California has pared back on education spending, while the Ivy League has upped student aid. Could your state be next?
If you are the child of a middle class family in California, it is probably cheaper for you to attend college at Harvard than at a nearby public university.
You read correctly. Cheaper.
The Bay Area News Group recently crunched the numbers using a family of four making $130,000 a year. Between tuition, room, board, and other expenses, that family would pay $24,000 a year to send one of their kids to school at a California State University campus. Although the sticker price on Harvard's tuition is a dizzying $36,000, the university's generous student aid would make it a significantly cheaper option.
How much cheaper? The final price would be about $17,000. That's also less expensive than the full cost of attendance at the University of California, Santa Cruz ($33,000 a year). It's even less expensive than the University of California, Berkeley ($19,500 a year), which has begun dolling out more aid to compete with other elite schools.

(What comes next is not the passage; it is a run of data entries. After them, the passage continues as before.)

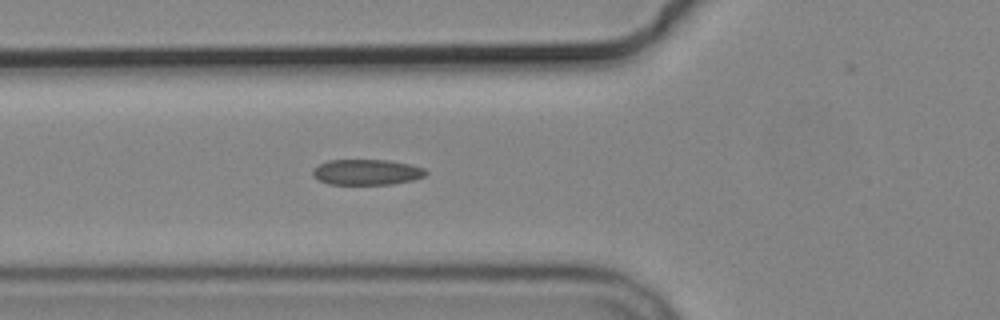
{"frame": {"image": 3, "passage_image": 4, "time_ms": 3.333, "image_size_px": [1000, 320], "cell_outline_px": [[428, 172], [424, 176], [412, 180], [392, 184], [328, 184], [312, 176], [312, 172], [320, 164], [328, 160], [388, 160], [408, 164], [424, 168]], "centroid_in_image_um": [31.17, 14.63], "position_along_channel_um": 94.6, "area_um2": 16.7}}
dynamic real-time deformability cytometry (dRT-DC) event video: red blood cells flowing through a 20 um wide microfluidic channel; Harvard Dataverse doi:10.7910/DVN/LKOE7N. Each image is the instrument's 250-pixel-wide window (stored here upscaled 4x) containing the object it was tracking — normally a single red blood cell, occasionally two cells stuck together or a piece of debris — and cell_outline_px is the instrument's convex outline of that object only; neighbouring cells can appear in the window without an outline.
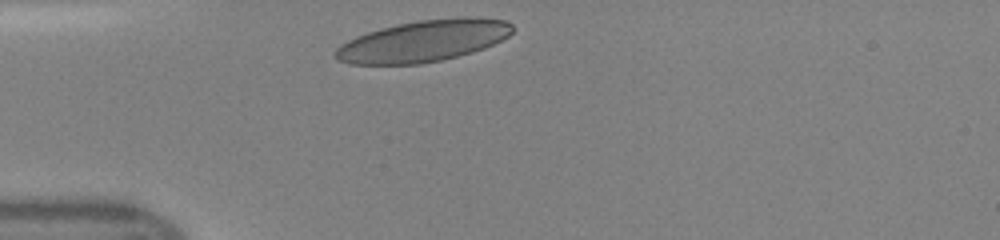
{"species": "human", "species_latin": "Homo sapiens", "temperature_condition": "room temperature", "stored_images_in_passage": 35, "camera_frame_rate_fps": 3000, "um_per_image_px": 0.085, "donor": {"sex": "female"}, "frame": {"image": 1, "passage_image": 1, "time_ms": 0.0, "image_size_px": [1000, 240], "cell_outline_px": [[512, 32], [508, 36], [492, 44], [468, 52], [436, 60], [412, 64], [356, 64], [340, 60], [336, 56], [336, 52], [344, 44], [360, 36], [372, 32], [404, 24], [428, 20], [500, 20], [512, 24]], "centroid_in_image_um": [35.97, 3.53], "position_along_channel_um": 49.0, "area_um2": 39.42}}
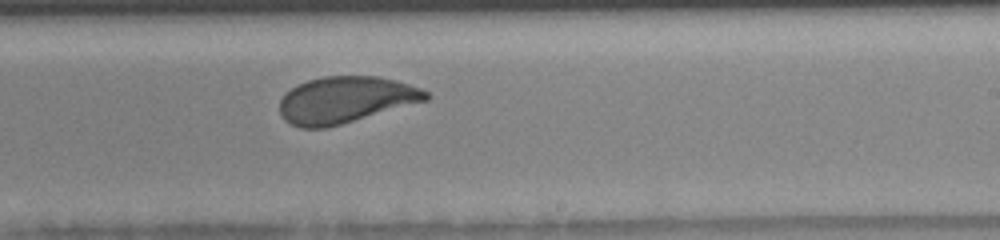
{"frame": {"image": 2, "passage_image": 17, "time_ms": 5.333, "image_size_px": [1000, 240], "cell_outline_px": [[428, 96], [424, 100], [336, 124], [320, 128], [304, 128], [292, 124], [280, 112], [280, 100], [292, 88], [300, 84], [312, 80], [332, 76], [372, 76], [404, 84], [428, 92]], "centroid_in_image_um": [29.28, 8.48], "position_along_channel_um": 259.7, "area_um2": 37.34}}
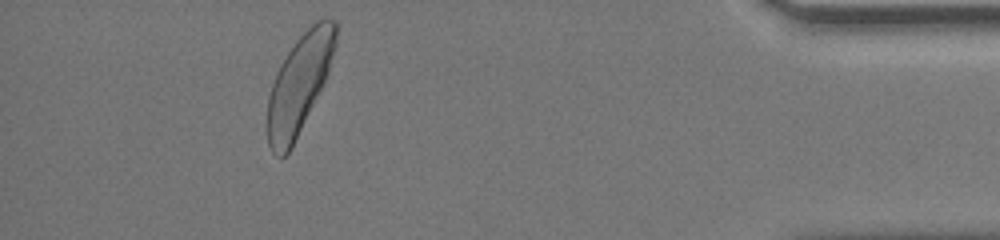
{"frame": {"image": 3, "passage_image": 31, "time_ms": 10.0, "image_size_px": [1000, 240], "cell_outline_px": [[336, 32], [332, 52], [324, 76], [296, 136], [288, 152], [284, 156], [268, 144], [268, 100], [276, 76], [284, 60], [292, 48], [320, 20], [332, 20], [336, 24]], "centroid_in_image_um": [25.38, 7.18], "position_along_channel_um": 409.8, "area_um2": 35.08}}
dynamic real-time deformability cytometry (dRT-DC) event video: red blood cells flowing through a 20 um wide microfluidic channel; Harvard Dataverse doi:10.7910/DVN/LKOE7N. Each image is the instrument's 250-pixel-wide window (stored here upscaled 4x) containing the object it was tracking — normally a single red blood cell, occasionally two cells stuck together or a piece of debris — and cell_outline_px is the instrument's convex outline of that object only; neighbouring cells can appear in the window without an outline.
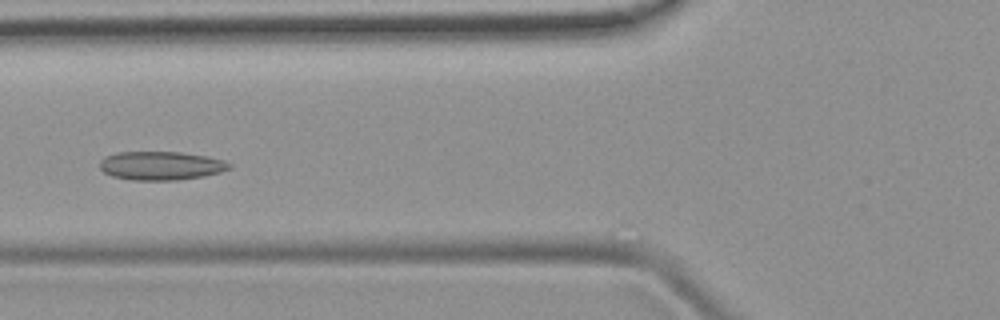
{"species": "common noctule bat (a hibernating species)", "species_latin": "Nyctalus noctula", "temperature_condition": "room temperature", "stored_images_in_passage": 49, "camera_frame_rate_fps": 3000, "um_per_image_px": 0.085, "animal": {"sex": "female", "body_mass_g": 19.9}, "frame": {"image": 1, "passage_image": 19, "time_ms": 6.0, "image_size_px": [1000, 320], "cell_outline_px": [[232, 168], [220, 172], [204, 176], [176, 180], [132, 180], [112, 176], [104, 172], [100, 168], [100, 160], [104, 156], [116, 152], [180, 152], [208, 156], [224, 160], [232, 164]], "centroid_in_image_um": [13.69, 14.08], "position_along_channel_um": 112.1, "area_um2": 21.79}}
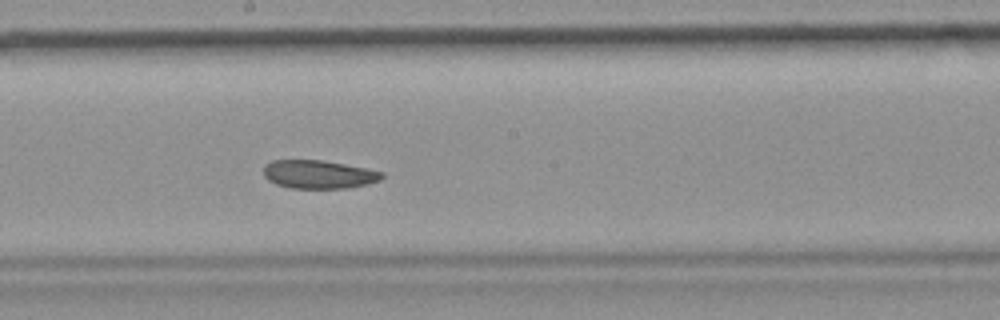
{"frame": {"image": 2, "passage_image": 27, "time_ms": 8.667, "image_size_px": [1000, 320], "cell_outline_px": [[384, 176], [380, 180], [368, 184], [348, 188], [288, 188], [276, 184], [268, 180], [264, 176], [264, 164], [272, 160], [320, 160], [344, 164], [384, 172]], "centroid_in_image_um": [27.07, 14.82], "position_along_channel_um": 221.1, "area_um2": 19.59}}
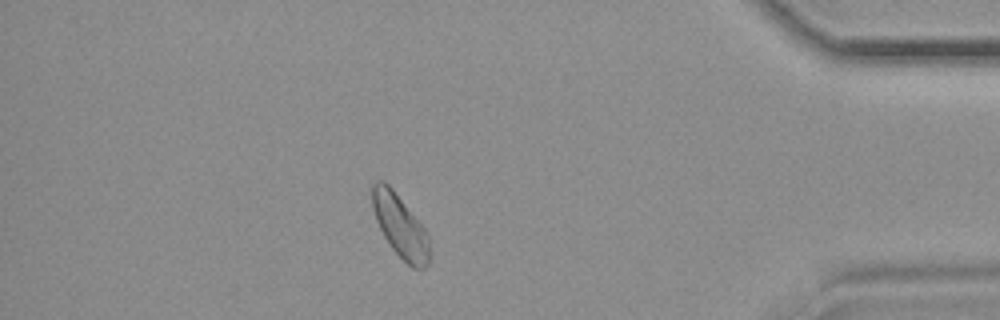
{"frame": {"image": 3, "passage_image": 43, "time_ms": 14.0, "image_size_px": [1000, 320], "cell_outline_px": [[432, 260], [420, 272], [412, 268], [392, 248], [384, 236], [376, 220], [372, 208], [372, 184], [376, 180], [384, 180], [392, 188], [424, 228], [428, 236]], "centroid_in_image_um": [34.04, 19.26], "position_along_channel_um": 401.2, "area_um2": 21.04}}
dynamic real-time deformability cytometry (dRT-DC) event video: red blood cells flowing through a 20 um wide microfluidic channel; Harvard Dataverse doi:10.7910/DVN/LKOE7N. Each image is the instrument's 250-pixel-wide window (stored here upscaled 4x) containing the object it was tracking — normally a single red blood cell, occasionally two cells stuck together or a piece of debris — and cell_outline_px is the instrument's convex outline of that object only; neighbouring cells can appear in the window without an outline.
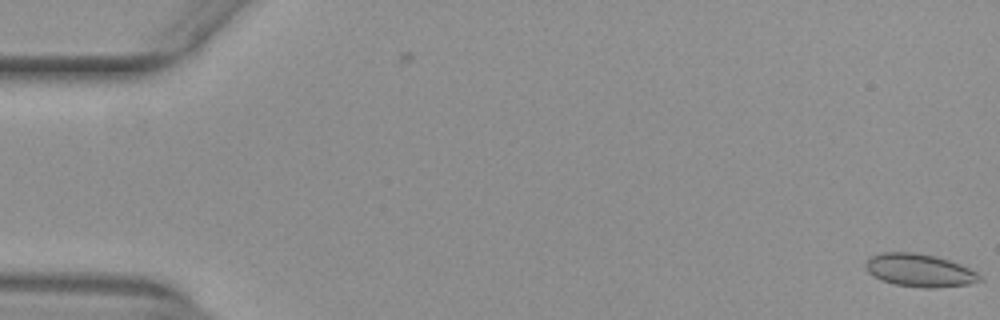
{"species": "common noctule bat (a hibernating species)", "species_latin": "Nyctalus noctula", "temperature_condition": "warm", "stored_images_in_passage": 3, "camera_frame_rate_fps": 3000, "um_per_image_px": 0.085, "animal": {"sex": "female", "body_mass_g": 29.2, "forearm_length_mm": 56.3}, "frame": {"image": 1, "passage_image": 3, "time_ms": 0.667, "image_size_px": [1000, 320], "cell_outline_px": [[984, 280], [968, 284], [932, 288], [924, 288], [892, 284], [880, 280], [872, 276], [864, 268], [864, 264], [872, 256], [880, 252], [916, 252], [936, 256], [960, 264], [976, 272]], "centroid_in_image_um": [78.12, 22.98], "position_along_channel_um": 6.9, "area_um2": 22.02}}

There was obviously a time when a middle class student could go to school in California for less than the cost of an Ivy League diploma. That's changed thanks to two simultaneous trends -- one encouraging, one deeply disturbing -- that are warping the contours of America's higher education system.
First, the good news. In recent years, elite colleges have been on a private mission to redistribute a bit of America's wealth, charging exorbitant tuition to wealthy students, and using it to offer steep discounts to needier undergraduates. When measured in inflation adjusted dollars, the average real tuition at private, four-year colleges has decreased since 2006, according to the college board, even as schools have continued pushing up their sticker prices. The more elite the institution, the larger the discounts. The graph to the right shows that, in 2008, the average student at a highly selective private university received $8,154 in "institutional grants." That's college administrator talk for "price cut."

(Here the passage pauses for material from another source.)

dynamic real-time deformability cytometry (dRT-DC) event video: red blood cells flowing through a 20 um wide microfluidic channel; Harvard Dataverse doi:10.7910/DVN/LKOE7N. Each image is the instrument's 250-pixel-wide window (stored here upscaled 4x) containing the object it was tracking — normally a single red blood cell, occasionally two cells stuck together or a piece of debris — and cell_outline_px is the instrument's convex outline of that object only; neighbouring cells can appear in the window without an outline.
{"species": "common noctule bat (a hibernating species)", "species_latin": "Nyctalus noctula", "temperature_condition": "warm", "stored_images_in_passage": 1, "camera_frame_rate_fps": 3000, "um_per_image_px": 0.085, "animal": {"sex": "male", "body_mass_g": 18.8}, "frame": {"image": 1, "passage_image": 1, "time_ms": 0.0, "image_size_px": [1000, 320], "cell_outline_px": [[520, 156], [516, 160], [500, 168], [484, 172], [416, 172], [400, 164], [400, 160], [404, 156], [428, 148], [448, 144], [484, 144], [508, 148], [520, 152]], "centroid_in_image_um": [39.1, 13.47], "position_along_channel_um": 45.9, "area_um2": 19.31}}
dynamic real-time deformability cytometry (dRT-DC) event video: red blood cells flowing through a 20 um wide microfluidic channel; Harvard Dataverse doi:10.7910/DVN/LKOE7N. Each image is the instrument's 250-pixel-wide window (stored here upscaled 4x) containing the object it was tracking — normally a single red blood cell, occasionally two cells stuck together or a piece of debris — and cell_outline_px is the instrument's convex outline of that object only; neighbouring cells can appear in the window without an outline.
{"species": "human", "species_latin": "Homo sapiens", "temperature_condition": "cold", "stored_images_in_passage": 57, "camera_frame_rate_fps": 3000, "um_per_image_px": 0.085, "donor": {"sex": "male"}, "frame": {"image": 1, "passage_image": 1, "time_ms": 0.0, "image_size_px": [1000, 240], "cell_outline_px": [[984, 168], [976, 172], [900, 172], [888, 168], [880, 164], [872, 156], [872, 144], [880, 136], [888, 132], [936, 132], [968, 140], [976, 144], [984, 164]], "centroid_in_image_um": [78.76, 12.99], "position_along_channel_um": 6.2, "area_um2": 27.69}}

These schools aren't inexpensive. Luxe on-campus gyms and state-of-the-art education facilities don't come for free, after all. But for children of the 99 percent, an elite education costs much less than advertised.
Students at public schools haven't been so fortunate. Because legislators have spent the past decade hacking away at higher education budgets, state universities have had to raise their tuition prices. Twenty-nine states have reduced the appropriations their for public university systems since 2007, according to the Illinois State University Grapevine Project. Arizona and New Hampshire pared theirs by more than 30 percent each. California has sliced funding by 12.5 percent while its schools have doubled their tuition.
Dwindling appropriations aren't the only reason tuition costs are rising, but they're the primary driving force. The graph below, also from the college board, plots state changes in state spending on higher-ed (in blue) against changes in tuition (in orange). There's a pretty clear trend: When budgets get stingier, costs for students go up.
By and large, most four-year state schools are still significantly less expensive than their private counterparts. But it's not hard to imagine California's situation repeating itself elsewhere, as legislatures continue pulling back their support of education, and private schools increase their largesse. It might seem strange to think, but Harvard could soon be cheaper than your local State U., too.